**Exercise aim**
Rewrite the entries below as a numbered list, starting with their first line and ending with the line containing "genus: Eupatorium", inclusive. Leave out any blank lines.
>> START Records for processing
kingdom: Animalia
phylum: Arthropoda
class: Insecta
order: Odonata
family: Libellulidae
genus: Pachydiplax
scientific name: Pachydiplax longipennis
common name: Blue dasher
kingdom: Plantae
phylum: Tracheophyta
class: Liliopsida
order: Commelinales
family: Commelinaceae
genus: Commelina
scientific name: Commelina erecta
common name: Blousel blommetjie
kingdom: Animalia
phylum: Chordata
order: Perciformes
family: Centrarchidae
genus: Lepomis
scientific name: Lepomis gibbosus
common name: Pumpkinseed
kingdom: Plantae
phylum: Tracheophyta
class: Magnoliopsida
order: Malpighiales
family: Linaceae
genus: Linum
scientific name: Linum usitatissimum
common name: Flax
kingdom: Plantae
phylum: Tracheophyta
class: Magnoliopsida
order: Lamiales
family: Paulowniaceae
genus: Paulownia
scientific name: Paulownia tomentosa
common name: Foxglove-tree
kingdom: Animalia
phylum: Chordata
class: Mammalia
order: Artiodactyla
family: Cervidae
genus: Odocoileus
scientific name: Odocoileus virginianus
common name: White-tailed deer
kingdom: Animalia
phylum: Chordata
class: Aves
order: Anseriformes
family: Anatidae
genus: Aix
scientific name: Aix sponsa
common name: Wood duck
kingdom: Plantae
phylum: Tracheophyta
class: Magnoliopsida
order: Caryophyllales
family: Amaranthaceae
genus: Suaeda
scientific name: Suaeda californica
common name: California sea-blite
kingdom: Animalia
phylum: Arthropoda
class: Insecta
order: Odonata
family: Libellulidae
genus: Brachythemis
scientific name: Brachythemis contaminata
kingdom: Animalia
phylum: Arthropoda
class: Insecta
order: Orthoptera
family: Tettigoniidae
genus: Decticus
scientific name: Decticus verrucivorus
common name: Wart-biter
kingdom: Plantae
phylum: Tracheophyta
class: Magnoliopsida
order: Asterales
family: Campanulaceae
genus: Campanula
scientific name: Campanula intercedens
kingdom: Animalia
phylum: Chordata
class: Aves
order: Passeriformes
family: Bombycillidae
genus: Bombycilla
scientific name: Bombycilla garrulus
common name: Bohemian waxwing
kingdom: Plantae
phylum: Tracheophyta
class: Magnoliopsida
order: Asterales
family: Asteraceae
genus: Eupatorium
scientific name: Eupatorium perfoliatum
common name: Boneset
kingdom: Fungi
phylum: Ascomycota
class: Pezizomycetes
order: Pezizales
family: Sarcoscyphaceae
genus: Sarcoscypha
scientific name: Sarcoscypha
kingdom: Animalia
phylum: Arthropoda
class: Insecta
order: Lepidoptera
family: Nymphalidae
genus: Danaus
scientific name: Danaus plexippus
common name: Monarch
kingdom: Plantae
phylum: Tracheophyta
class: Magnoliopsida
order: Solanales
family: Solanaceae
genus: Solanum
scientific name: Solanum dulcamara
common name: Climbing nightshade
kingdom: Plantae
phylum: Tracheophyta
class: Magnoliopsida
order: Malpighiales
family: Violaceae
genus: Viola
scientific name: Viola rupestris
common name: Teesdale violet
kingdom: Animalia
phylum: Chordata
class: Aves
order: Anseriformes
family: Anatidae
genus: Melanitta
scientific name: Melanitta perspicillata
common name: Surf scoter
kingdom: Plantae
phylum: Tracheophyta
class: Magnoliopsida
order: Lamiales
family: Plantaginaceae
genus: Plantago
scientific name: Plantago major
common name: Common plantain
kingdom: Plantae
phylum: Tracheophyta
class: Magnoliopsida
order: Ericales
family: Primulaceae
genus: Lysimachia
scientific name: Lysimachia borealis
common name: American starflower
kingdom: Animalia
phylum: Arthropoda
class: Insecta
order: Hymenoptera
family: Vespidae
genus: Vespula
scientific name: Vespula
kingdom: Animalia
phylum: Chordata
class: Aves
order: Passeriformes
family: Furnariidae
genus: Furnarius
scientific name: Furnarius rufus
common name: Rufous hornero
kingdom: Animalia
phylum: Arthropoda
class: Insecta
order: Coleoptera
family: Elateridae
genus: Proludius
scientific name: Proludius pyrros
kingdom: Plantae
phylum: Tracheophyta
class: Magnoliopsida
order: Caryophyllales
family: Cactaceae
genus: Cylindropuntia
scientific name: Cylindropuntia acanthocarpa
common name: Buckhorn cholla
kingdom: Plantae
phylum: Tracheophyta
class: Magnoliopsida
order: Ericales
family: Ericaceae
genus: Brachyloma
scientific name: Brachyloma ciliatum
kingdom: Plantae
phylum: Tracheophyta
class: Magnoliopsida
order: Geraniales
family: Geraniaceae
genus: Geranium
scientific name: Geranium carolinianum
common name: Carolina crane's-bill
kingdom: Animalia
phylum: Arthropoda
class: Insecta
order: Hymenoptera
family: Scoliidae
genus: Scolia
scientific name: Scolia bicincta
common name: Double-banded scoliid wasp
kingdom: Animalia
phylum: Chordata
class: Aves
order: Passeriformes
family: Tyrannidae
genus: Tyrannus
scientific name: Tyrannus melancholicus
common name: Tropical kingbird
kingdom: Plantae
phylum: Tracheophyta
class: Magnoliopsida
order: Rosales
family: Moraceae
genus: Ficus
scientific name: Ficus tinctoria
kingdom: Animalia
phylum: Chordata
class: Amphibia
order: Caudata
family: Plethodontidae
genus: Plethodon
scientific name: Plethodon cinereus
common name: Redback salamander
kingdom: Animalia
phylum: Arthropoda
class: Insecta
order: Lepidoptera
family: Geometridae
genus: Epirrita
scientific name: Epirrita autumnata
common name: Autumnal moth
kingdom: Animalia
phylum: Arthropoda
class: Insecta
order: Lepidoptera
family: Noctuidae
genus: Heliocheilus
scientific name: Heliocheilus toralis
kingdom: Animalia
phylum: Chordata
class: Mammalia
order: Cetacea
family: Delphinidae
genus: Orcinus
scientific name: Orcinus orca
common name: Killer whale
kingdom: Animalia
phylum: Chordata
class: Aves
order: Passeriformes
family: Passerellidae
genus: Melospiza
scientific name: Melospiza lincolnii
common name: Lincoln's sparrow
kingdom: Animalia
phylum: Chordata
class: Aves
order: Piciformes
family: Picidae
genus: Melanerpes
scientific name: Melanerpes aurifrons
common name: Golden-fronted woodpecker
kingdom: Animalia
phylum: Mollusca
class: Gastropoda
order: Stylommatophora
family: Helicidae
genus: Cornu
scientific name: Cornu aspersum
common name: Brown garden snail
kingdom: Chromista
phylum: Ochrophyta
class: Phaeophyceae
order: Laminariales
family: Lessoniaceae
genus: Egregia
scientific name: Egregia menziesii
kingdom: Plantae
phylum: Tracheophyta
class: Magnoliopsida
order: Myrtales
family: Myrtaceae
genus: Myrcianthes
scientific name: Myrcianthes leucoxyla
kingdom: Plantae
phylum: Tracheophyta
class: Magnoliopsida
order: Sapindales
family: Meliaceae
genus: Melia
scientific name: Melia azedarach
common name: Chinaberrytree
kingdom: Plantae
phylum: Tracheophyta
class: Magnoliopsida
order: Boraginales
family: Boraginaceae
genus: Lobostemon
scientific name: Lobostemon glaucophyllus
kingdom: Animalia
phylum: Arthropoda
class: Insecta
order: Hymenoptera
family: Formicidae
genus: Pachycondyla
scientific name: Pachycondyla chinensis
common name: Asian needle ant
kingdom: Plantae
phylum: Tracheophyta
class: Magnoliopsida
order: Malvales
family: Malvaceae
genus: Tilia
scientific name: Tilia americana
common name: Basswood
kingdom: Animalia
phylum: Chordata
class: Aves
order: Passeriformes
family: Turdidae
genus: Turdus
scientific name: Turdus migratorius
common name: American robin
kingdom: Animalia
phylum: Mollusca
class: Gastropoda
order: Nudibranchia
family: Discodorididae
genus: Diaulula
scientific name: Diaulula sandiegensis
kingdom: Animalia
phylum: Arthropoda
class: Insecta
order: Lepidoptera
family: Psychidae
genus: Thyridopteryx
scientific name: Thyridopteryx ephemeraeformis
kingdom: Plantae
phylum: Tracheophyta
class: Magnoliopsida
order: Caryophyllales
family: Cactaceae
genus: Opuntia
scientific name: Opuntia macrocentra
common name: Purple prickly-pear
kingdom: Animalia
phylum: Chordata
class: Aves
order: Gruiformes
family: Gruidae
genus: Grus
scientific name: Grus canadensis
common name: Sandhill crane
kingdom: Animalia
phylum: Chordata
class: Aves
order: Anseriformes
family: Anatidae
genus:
>> END Records for processing
**Complete answer**
1. kingdom: Animalia
2. phylum: Arthropoda
3. class: Insecta
4. order: Odonata
5. family: Libellulidae
6. genus: Pachydiplax
7. scientific name: Pachydiplax longipennis
8. common name: Blue dasher
9. kingdom: Plantae
10. phylum: Tracheophyta
11. class: Liliopsida
12. order: Commelinales
13. family: Commelinaceae
14. genus: Commelina
15. scientific name: Commelina erecta
16. common name: Blousel blommetjie
17. kingdom: Animalia
18. phylum: Chordata
19. order: Perciformes
20. family: Centrarchidae
21. genus: Lepomis
22. scientific name: Lepomis gibbosus
23. common name: Pumpkinseed
24. kingdom: Plantae
25. phylum: Tracheophyta
26. class: Magnoliopsida
27. order: Malpighiales
28. family: Linaceae
29. genus: Linum
30. scientific name: Linum usitatissimum
31. common name: Flax
32. kingdom: Plantae
33. phylum: Tracheophyta
34. class: Magnoliopsida
35. order: Lamiales
36. family: Paulowniaceae
37. genus: Paulownia
38. scientific name: Paulownia tomentosa
39. common name: Foxglove-tree
40. kingdom: Animalia
41. phylum: Chordata
42. class: Mammalia
43. order: Artiodactyla
44. family: Cervidae
45. genus: Odocoileus
46. scientific name: Odocoileus virginianus
47. common name: White-tailed deer
48. kingdom: Animalia
49. phylum: Chordata
50. class: Aves
51. order: Anseriformes
52. family: Anatidae
53. genus: Aix
54. scientific name: Aix sponsa
55. common name: Wood duck
56. kingdom: Plantae
57. phylum: Tracheophyta
58. class: Magnoliopsida
59. order: Caryophyllales
60. family: Amaranthaceae
61. genus: Suaeda
62. scientific name: Suaeda californica
63. common name: California sea-blite
64. kingdom: Animalia
65. phylum: Arthropoda
66. class: Insecta
67. order: Odonata
68. family: Libellulidae
69. genus: Brachythemis
70. scientific name: Brachythemis contaminata
71. kingdom: Animalia
72. phylum: Arthropoda
73. class: Insecta
74. order: Orthoptera
75. family: Tettigoniidae
76. genus: Decticus
77. scientific name: Decticus verrucivorus
78. common name: Wart-biter
79. kingdom: Plantae
80. phylum: Tracheophyta
81. class: Magnoliopsida
82. order: Asterales
83. family: Campanulaceae
84. genus: Campanula
85. scientific name: Campanula intercedens
86. kingdom: Animalia
87. phylum: Chordata
88. class: Aves
89. order: Passeriformes
90. family: Bombycillidae
91. genus: Bombycilla
92. scientific name: Bombycilla garrulus
93. common name: Bohemian waxwing
94. kingdom: Plantae
95. phylum: Tracheophyta
96. class: Magnoliopsida
97. order: Asterales
98. family: Asteraceae
99. genus: Eupatorium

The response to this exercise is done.